As the rounds progressed, a funny thing happened: Lamont Peterson figured out how to fight Amir Khan. Peterson began to time Khan's attacks; he would duck and bury his shoulder in Khan's belly when Khan came flying in, leaving his long arms to overshoot their target. By the third round, Peterson started moving forward, pressing, often practically chasing Khan around the ring, a headhunter who swung only for the body. Body, body, body, and hooks to the head only when he had Khan pressed up against the ropes with his arms glued to his temples, for self-preservation. D.C.'s Lamont Peterson understood damn well that trying to hit the head of a faster man is like trying to hit a BB with a baseball bat, but no matter how quick a man is, he can only move his body so much. So Peterson stalked and stalked and stalked Amir Khan's bellybutton, in a half crouch, like an angry troll coming to steal his baby, Khan's furious barrages of straight punches mostly sailing over Peterson's shoulder, as Peterson again and again endeavored to plant his forehead on Khan's neck and turn his hips and pop, pop, pop hooks to the ribcage. Generally boxers talk about "walking down" a fast opponent, but this was an instance of chasing him down, a bulldog trying to catch a flying ghost.

This was a schoolyard fight. Khan, the favorite, the golden boy, was clearly pissed at the upstart, and at the huge roars of approval Peterson got for every punch landed, punches that may not have hurt Khan at all. Khan would come back with frantic onslaughts of his own, and he'd extend his arms out. "What? What?" But by now Khan had completely given up on planting his feet in order to generate the kind of power that would actually result in a knockout. The two men were in full motion, which diminished Khan's speed not a bit but did, of course, reduce the source of his punching power to his shoulders, while Peterson, still in that low crouch, would wait until his prey was cornered and really turn his hips and dig in.

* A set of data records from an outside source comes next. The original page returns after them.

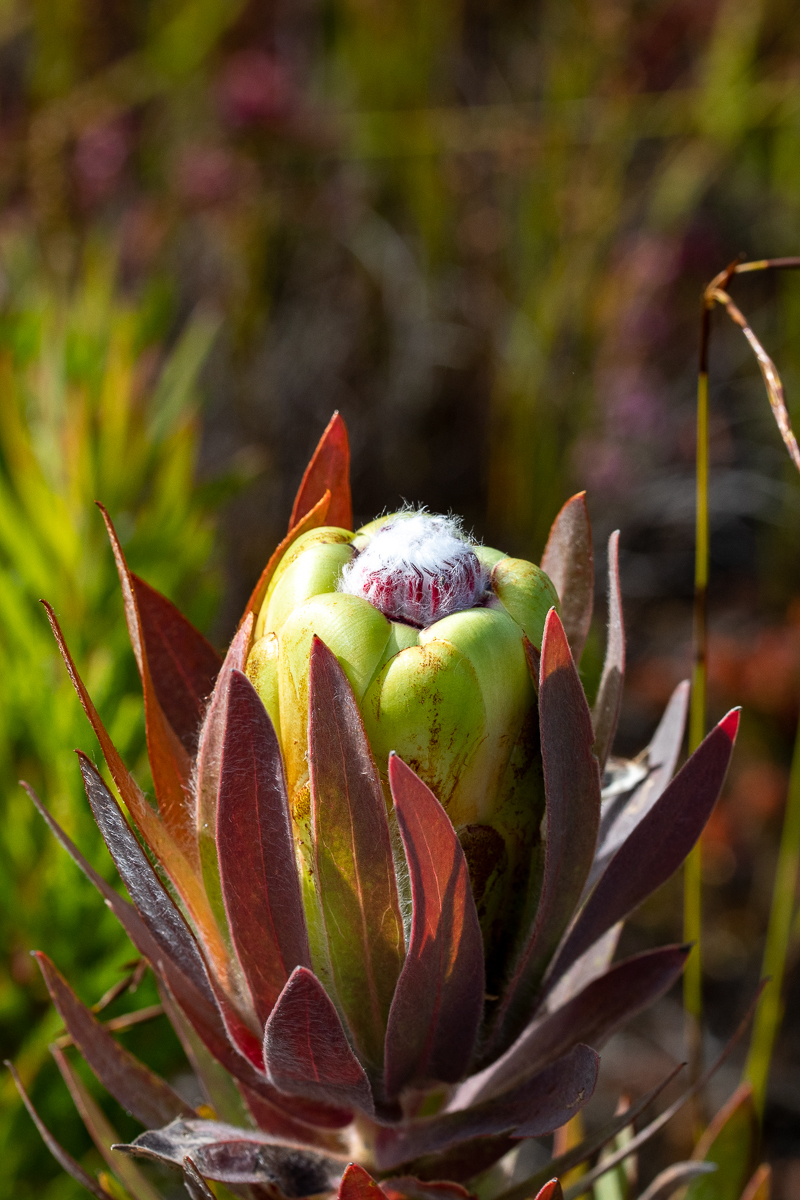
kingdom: Plantae
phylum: Tracheophyta
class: Magnoliopsida
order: Proteales
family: Proteaceae
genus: Protea
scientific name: Protea coronata
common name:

And goddamn if Lamont Peterson didn't win. I mean, it would be more accurate to say "Lamont Peterson narrowly lost, but the scandalously friendly hometown referee had taken away two full points from Amir Khan during the fight on dubious fouls, and those two points enabled Lamont Peterson to squeak by with a one-point majority decision." Usually these semi-shady hometown rulings prompt angry disquisitions on the corrupt nature of the sport. But this time it was kind of nice. D.C.'s Lamont Peterson is not the type of telegenic hero fighter to whom these things happen. Some of his cornermen were crying in the ring. He'll get a nice big money rematch, which he'll probably lose. But this was a moment of pure civic pride.

Welcome to D.C., Amir Khan. You got mugged. Don't be mad, kid. They needed it more than you.

Hamilton Nolan writes for Gawker and writes about boxing for places besides Gawker.